HALKLARIN ÖZGÜRLÜK OLASILIĞI: ÖZEL SAVAŞ
Tarihte oldukça barbarca ve özgünce geliştirilen Türk egemenlik sistemi ve onun Orta Asya’dan Ortadoğu’ya, oradan da Anadolu’ya geçişi; özellikle Ortadoğu’daki büyük uygarlıkların geriletilmesinde, dolayısıyla halkların çözülüşünde, uluslaşmamasında, toplumsal olarak giderek tükenişinde en temel sebeptir. O da alttaki Türk halkı açısından da geçerliliği vardır.

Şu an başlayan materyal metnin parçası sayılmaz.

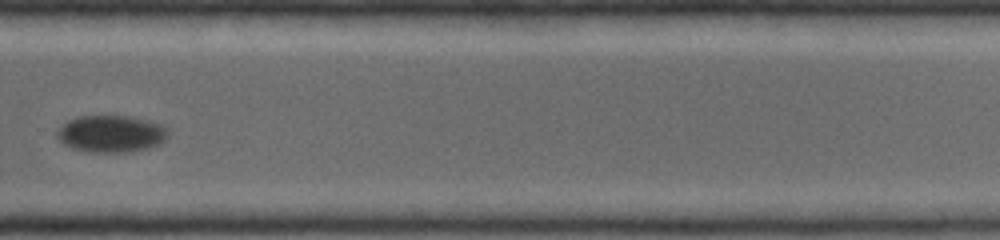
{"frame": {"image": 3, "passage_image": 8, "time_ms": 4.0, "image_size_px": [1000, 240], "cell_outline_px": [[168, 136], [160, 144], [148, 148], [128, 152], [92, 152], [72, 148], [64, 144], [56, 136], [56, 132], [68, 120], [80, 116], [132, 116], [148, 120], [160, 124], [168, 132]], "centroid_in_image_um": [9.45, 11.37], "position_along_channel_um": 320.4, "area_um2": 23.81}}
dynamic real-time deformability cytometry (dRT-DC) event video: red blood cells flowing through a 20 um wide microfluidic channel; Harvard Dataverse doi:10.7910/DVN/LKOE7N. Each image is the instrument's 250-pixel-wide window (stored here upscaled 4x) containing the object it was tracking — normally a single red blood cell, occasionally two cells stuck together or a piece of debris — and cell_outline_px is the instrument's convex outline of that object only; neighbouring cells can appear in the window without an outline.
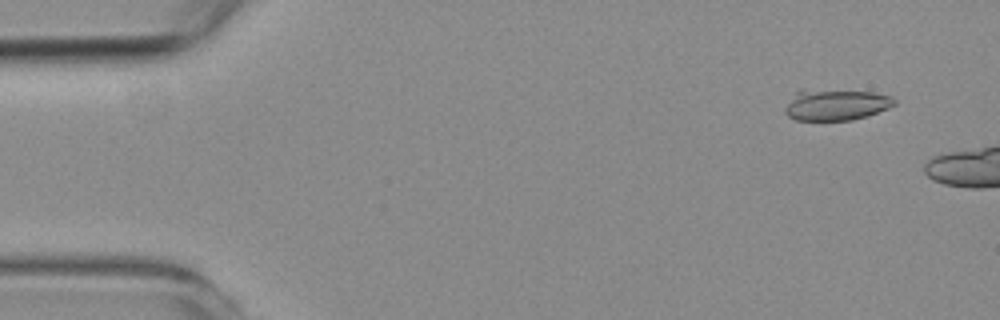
{"species": "common noctule bat (a hibernating species)", "species_latin": "Nyctalus noctula", "temperature_condition": "room temperature", "stored_images_in_passage": 6, "camera_frame_rate_fps": 3000, "um_per_image_px": 0.085, "animal": {"sex": "female", "body_mass_g": 19.3, "forearm_length_mm": 54.1}, "frame": {"image": 1, "passage_image": 2, "time_ms": 0.333, "image_size_px": [1000, 320], "cell_outline_px": [[896, 104], [888, 108], [852, 120], [796, 120], [788, 116], [784, 112], [784, 108], [796, 92], [800, 88], [804, 88], [872, 92], [892, 96], [896, 100]], "centroid_in_image_um": [71.02, 8.88], "position_along_channel_um": 14.0, "area_um2": 20.0}}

Çok ilkel, ilkel toplumun o barbarlık sürecinden başlayan sadece talanı, çapulculuğu esas alan bir ideolojiyle başlayan ve İslam’ın da yayılmacılığıyla bunu birleştirip önce Selçuklular, daha sonra Osmanlılar ve günümüzde de Kemalizm eliyle yürütülen halkların soy kimliklerine karşı yürütülen bu büyük savaş, en son Kürtlerde yoğunlaşmıştır ve onu tarihten tümüyle silip kendine göre bir kez daha Ortadoğu’da kalan diğer halklar üzerinde de etkili olmaya çalışmakta.

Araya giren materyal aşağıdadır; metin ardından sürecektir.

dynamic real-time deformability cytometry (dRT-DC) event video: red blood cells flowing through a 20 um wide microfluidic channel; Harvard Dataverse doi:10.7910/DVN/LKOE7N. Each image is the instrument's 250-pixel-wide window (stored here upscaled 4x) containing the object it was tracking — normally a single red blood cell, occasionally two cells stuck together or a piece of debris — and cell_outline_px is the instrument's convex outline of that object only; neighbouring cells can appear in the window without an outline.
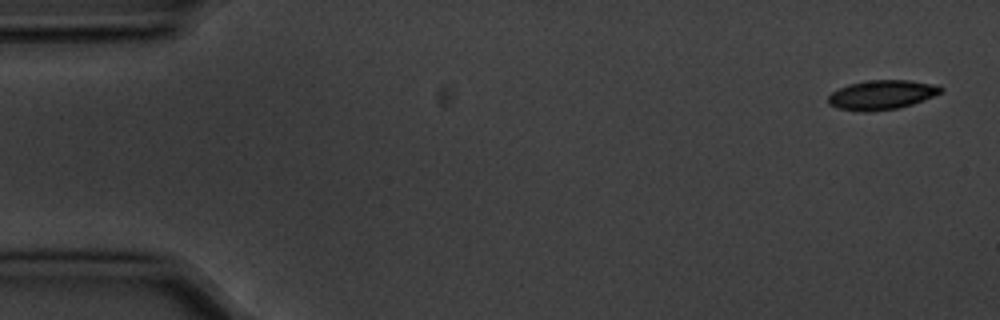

Bunda okyanuslar ötesinden ABD’yi arkasına almak ve onun Ortadoğu’daki vurucu-kırıcı İsrail’le birleşip en böyle bir kez daha bu sefer Batı‘dan emperyalizmin ideolojik ve günümüzde tabii insanlık üzerindeki en büyük tehlikesinin en büyük vurucu gücü gibi bir yayılmacılığı esas almakta, çok silahlanmakta, çok saldırganlaşmaktadır. Ve gerçekten belki de günümüz dünyasının en halk karşıtı bir baskı rejimi olarak birinci sırada rol oynamakta ve onun karşısında da en temelde Kürt sorunu durmakta. Kürt sorununun çözümüne yönelik attığımız adımı PKK’yi, PKK’lileşmeyi onun özgürlük savaşımını her tür yöntemle boğmayı ve bu temelde hem sosyalizmin en iddialı örgütünü tasfiye etmek kadar, onun şahsında halkların kalan özgürlük umutlarını da tüketmeyi büyük bir görev bilerek yüklenmektedir.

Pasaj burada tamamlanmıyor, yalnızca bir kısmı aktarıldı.